While I certainly now wish that I had seen In Bruges earlier, there is a timelessness to the film that means that I don’t regret discovering it even now, 11 years after everyone else. It’s a delightful, black comedy crime thriller which gleefully does its own thing, and somehow succeeds in its seemingly impossible mission, bringing out the humanity in hired killers, making them sympathetic. It’s because they have their own brand of artful witlessness, a humanity and naiveté to them that they are so easy to relate to, despite the horrible things that they have done, and indeed do in the film.
It also is to the film's credit that there is a wonderful comedic vein to the story, especially in the relationship between Ken and Ray, and later on Harry as well. Ray’s new to the business, opinionated, and without a filter on his mouth, yet charmingly so. One of his opinions is a negative one about Bruges, which he insists on expounding to Ken, to the point where he’s behaving like a petulant infant.

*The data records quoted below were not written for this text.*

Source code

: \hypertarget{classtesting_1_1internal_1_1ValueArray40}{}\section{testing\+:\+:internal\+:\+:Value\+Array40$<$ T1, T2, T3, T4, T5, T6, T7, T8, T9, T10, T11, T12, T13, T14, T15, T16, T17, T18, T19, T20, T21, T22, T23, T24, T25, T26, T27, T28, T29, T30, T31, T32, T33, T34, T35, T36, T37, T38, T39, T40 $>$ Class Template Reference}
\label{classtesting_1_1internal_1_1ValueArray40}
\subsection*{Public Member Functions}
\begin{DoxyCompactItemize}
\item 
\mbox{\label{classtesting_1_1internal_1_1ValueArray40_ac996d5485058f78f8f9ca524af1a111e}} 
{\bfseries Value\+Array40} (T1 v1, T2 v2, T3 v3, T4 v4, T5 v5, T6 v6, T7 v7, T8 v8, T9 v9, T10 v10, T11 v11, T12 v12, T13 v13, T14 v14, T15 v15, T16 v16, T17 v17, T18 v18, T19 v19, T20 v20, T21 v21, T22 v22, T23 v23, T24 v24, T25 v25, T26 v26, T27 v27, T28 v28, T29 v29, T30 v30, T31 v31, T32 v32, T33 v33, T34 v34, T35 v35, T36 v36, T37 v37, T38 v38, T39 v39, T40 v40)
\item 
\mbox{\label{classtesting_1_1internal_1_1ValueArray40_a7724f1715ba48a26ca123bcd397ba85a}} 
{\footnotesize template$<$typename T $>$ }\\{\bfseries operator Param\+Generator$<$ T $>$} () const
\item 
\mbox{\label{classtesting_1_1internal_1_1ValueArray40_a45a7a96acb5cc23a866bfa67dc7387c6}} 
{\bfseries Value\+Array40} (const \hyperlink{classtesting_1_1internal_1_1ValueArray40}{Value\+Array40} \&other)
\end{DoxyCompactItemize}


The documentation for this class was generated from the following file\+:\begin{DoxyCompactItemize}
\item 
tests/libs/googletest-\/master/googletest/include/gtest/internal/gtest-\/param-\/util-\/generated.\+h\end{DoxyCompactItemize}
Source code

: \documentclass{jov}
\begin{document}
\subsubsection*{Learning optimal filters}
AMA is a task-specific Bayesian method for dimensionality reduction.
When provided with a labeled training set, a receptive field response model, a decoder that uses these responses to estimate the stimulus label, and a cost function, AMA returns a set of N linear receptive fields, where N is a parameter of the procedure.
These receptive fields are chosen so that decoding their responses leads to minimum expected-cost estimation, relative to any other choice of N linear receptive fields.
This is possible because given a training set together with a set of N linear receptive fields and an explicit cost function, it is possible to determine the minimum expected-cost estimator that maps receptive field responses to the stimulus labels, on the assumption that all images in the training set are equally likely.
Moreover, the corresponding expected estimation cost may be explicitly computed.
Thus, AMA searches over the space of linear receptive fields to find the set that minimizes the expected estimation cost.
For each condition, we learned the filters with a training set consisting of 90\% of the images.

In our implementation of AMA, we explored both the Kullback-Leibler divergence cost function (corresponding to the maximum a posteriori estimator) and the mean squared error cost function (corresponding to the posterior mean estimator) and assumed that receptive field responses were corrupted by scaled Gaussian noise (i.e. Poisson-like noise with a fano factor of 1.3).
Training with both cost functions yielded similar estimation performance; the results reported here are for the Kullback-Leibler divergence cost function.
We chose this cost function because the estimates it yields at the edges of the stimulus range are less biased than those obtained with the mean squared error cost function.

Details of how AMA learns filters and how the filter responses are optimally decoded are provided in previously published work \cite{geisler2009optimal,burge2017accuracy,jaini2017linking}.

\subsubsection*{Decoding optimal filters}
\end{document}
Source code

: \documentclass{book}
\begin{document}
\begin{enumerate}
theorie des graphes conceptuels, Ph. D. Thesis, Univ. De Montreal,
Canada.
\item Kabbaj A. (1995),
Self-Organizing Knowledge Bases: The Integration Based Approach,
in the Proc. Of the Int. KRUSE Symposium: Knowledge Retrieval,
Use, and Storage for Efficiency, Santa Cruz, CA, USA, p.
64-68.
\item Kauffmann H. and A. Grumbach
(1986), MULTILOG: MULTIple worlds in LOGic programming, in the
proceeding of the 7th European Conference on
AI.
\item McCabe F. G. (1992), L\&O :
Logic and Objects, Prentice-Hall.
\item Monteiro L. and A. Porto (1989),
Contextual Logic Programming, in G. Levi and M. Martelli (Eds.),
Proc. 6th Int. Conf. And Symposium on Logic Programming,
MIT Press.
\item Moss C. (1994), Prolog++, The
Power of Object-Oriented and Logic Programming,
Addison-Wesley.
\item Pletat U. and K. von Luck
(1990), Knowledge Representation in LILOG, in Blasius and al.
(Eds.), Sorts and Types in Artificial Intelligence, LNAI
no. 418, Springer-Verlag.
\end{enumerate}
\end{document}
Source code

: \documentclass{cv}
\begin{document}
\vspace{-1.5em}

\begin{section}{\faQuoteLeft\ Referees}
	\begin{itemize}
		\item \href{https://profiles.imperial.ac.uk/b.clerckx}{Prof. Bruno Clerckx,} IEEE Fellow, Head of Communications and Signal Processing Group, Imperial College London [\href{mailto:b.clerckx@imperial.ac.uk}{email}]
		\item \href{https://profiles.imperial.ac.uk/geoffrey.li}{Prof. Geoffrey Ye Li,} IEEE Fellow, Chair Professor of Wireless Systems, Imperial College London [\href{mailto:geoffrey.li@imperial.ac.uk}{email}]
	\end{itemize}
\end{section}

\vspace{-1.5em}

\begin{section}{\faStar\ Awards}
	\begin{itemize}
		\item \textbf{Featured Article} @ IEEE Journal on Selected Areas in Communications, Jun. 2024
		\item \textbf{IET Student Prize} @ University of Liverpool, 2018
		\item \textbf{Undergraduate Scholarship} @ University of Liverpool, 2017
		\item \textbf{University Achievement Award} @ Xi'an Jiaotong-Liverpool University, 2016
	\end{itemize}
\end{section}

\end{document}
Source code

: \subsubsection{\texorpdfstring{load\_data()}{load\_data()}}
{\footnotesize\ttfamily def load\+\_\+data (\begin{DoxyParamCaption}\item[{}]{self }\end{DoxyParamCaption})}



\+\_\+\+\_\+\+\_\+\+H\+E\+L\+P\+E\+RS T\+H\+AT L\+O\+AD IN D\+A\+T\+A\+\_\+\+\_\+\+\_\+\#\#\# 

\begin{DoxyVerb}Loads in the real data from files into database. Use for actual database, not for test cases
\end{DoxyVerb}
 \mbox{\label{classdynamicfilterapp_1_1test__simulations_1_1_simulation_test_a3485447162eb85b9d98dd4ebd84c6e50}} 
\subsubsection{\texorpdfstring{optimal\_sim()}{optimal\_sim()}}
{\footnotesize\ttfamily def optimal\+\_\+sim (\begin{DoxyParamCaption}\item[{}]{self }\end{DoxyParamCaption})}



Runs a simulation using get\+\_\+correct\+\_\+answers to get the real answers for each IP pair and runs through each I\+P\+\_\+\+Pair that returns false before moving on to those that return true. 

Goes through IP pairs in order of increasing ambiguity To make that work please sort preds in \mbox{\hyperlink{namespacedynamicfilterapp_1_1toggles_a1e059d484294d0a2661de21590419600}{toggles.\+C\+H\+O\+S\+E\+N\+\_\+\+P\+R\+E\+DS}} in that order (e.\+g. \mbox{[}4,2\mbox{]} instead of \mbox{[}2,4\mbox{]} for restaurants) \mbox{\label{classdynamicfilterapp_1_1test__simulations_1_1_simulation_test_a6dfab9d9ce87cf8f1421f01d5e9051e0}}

Ken on the other hand occupies the wise mentor role, who has taken Ray under his wing, and insists on opening his mind to culture and history, and refusing to be put off by his young friend’s attitude. It’s a delightful comedy pairing, that many have likened to Laurel and Hardy, although it’s not quite as slapstick or as anarchic. They’re both pretty laid back and easygoing, which stands in contrast with their employer Harry, who feels like one big ball of rage, yet with an unlikely code of honour. Harry is a working class kid made good, who prides himself on his acquired culture, but doesn’t quite have the context to back it up, so his train of thought tends to be singular and focused to the point of tedium.
You have these delightful comic interactions between the characters, and the people they encounter in the town, but then you have the story, the whole reason why Ken and Ray are in Bruges, and it adds a wholly different, dark and tragic element to the tale. Right from the beginning, you have this sense that Ray and Ken are goofing around, being silly as a distraction, and as the story unfolds, you learn just why that is. It gives a peculiar edge to the comedy, a sense that the laughter is there only as an alternative to tears, all of which makes the humour In Bruges so much more effective.
The whole film is something of an oxymoron. It’s a hard-edged, gangster crime thriller, which is silly, gentle, melancholic, romantic and heart-warming, and it’s delightfully funny at that. It shouldn’t work. People that murder for a living should not be sympathetic characters, but you wind up caring about Ray, about Ken, and even about Harry by the time the film ends. If by some strange quirk of fate, you’ve missed out on In Bruges for as long as I have, then this Limited Edition release from Second Sight is the perfect opportunity for you to discover its inexplicable charms.